May 30, 2015

Actresses: The Factor of Six

Six real-life actresses are invited to a photo shoot for the cover of Vogue Korea. So... Paint on that jungle red nail polish and let the DIVA WARS begin! Well, kinda. More like, Lee Je-yong invites six real-life actresses to improvise a movie about six actresses (modeled after themselves) doing a photo shoot for Vogue. And most of the time, everyone plays pretty nicely. Which isn't to say that the resultant Actresses is without some display of leading lady ego conflict. Choi Ji-woo intentionally arrives late and wants her own dressing room with a masseuse; Go Hyun-jung gets drunk and lashes out at rival Choi; Yoon Yeo-jeong, the grande dame of them all, gossips endlessly, especially about her own insecurities about being invited to the shoot so late in the game. But overall this group of women is surprisingly civil. Repeatedly offered opportunities to create drama, they repeatedly choose to make nice and make friends.

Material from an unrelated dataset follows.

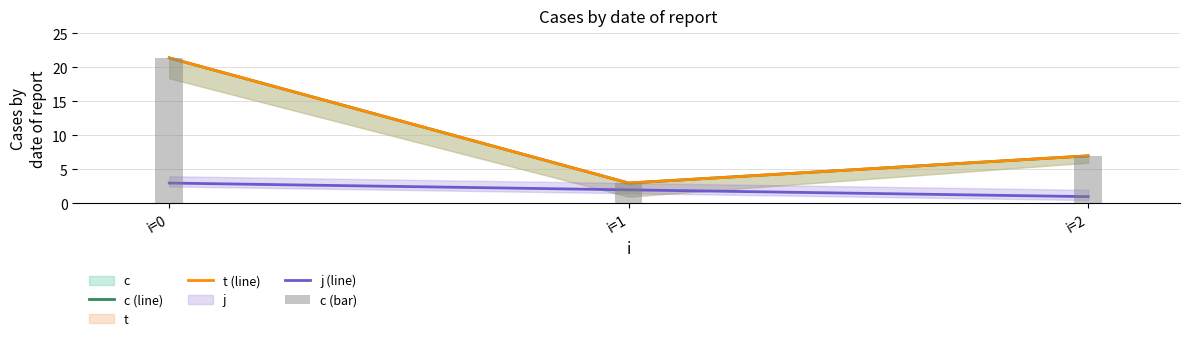

True or false: j (line) has a value of 2.0 at i=1.

True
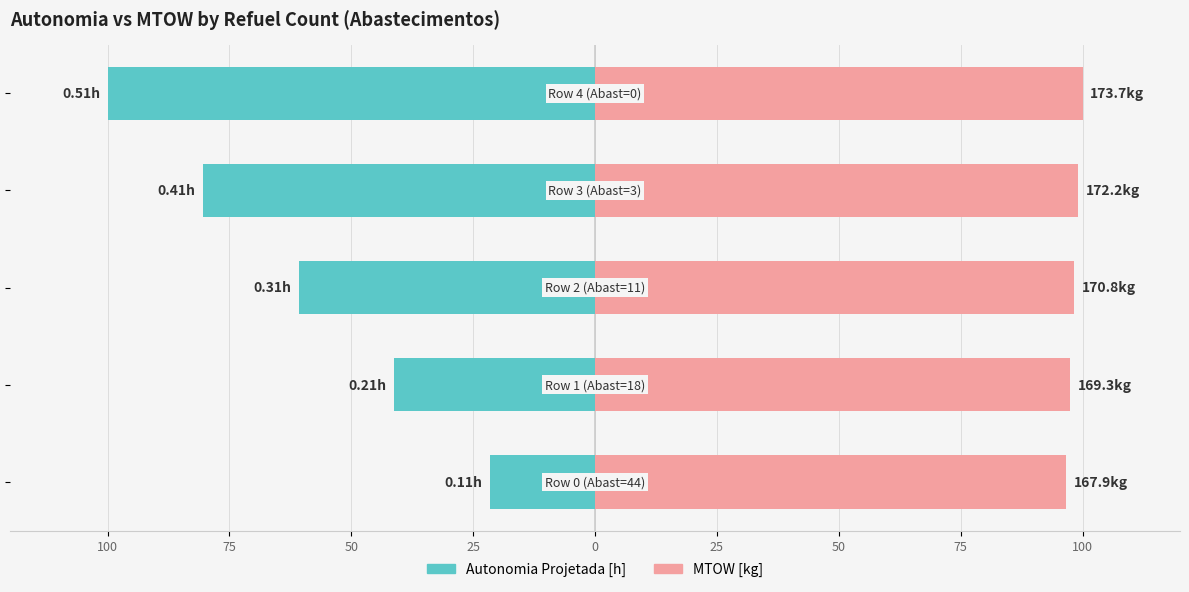

Reading left to right, extract all data points from this chart.

Autonomia Projetada [h]: 100=-21.6	75=-41.2	50=-60.8	25=-80.4	0=-100.0
MTOW [kg]: 100=96.6	75=97.5	50=98.3	25=99.2	0=100.0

Director Lee doesn't fight their collective impulse to bond but wisely shifts his objective, allowing the six women an extended, impromptu celebratory feast that has them meditating on the nature of celebrity, jealousy, and age over Craft Service snacks and Don Perignon champagne. Yoon (because of her years in the biz) gives the most nuanced and consistently ironic performance with her mixture of hauteur and insecurity while the quirky Kim Ok-bin, the youngest on set, steals focus with slyly complementary moments that convey the mind of an innocent trickster. Although Go seems most at ease with the setup —attributable to her work with Song Sang-soo, a filmmaker whose work feels largely improvisational — she takes a back seat during "table talk" while 50-something Lee Mi-sook comes to the fore.

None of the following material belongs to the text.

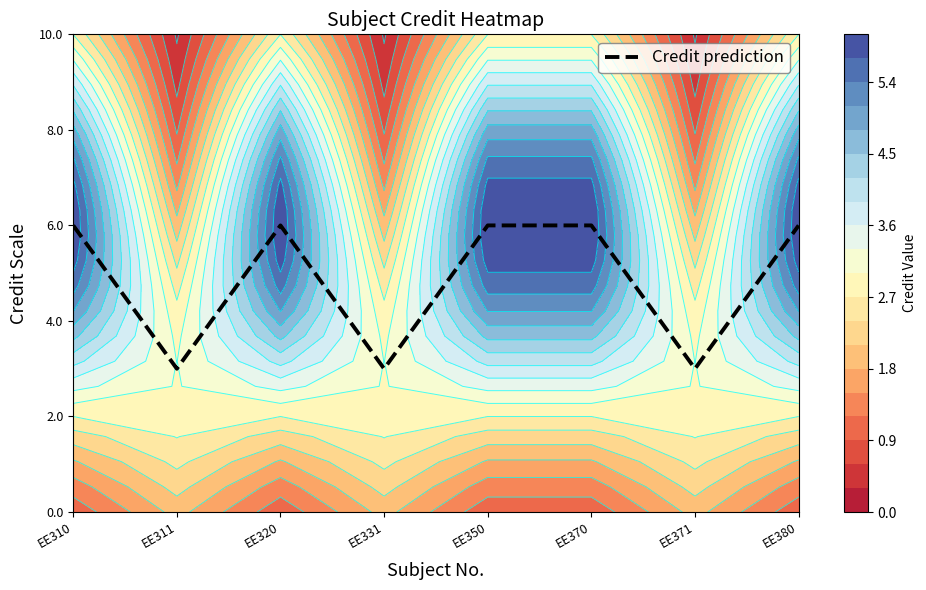

How many values are between 3 and 6?

8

The final actress in the group, Kim Min-hee, might be easily forgotten if it weren't for the individual photos sessions encapsulated within the film. With haute couture bunny ears and a cupcake topped by vanilla icing, Kim comes alive before the camera, once she's free from the competitive aspect organic to improvising among such a cast. Which isn't to say that she's not good in the group scenes. She simply chooses to play a chorus role: Watch her sitting quietly as the others ham it up and you'll see that she's actually grounding the action. Now that's one selfless actress!